Clock() function how to calculate the processing time


here is an easy question ;-) I just wanted to make sure I got the clock() function thing right.
If I wanna know how much time the GPU spent processing some data, I surround the code by two of these clock functions, take the difference and get the number of cycles used. Right?

This number of cycles represent the number of cycles a multi-processor went through between the start and the end of the lines of code. It represents the number of cycles actually dedicated to this code + any scheduling overhead + other possible threads (warps) that were scheduled on the multiprocessor in alternance with this thread. Right?

As these are GPU cycles, and the 8800GTX hot clock frequency being 1.350MHz, it means that I need clock_difference/1350 microseconds to execute my code, right?

Isn’t there a function to know how many cycles were dedicated to only this thread?

Thanks for confirmation and help ;-)


Sorry, but that is all wrong. :no:

clock() reports the current ALU clock pin counter. So it runs at ALU speed, not multiprocessor speed. Because it just reports the current count, it is subject to any processing delay a thread can experience because of time slicing, scheduling, mem latency etc. There is also interference with __syncthreads(). You can query the ALU speed in the 0.9 toolkit or newer.

To use it, you need to subtract the first time stamp from the second and consider this to be wall clock time, not processing time. That is, you must record and seek the first start time and the last stop time of a block to get its total processing time. There has been a thread on this forum, explaining it a bit more. Just search for it.

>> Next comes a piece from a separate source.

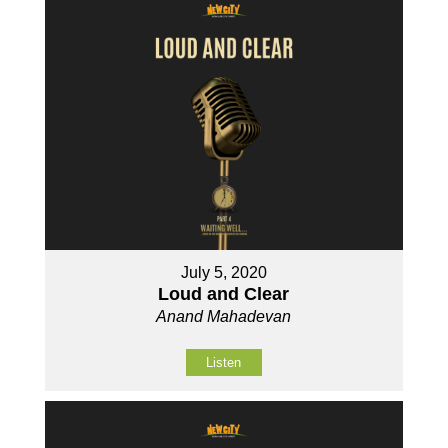
July 5, 2020
Loud and Clear
Anand Mahadevan
Listen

Thanks a lot for your reply Peter.
I tried to find that thread giving more details about how to use clock(), maybe the one of osiris and his experiments… not sure.

To get the ALU clock speed, you propose to use toolkit 0.9, but as far as I know it’s not out yet right now. Do you happen to know ALU clock speed for 8800 GTX?

If using cutCreateTimer() function, can I get as precise results as with clock()? What’s the difference between both?



Mark was talking about the clock domains here.

The 0.9 toolkit reports 1350000 kilohertz on a 8800 GTX.

The cutCreateTimer is a host function, as all the util functions are. This timer will measure wall clock time on the CPU. So you can time CUDA calls with it. You cannot measure anything on the GPU with it.


Great, thanks for your prompt replies Peter.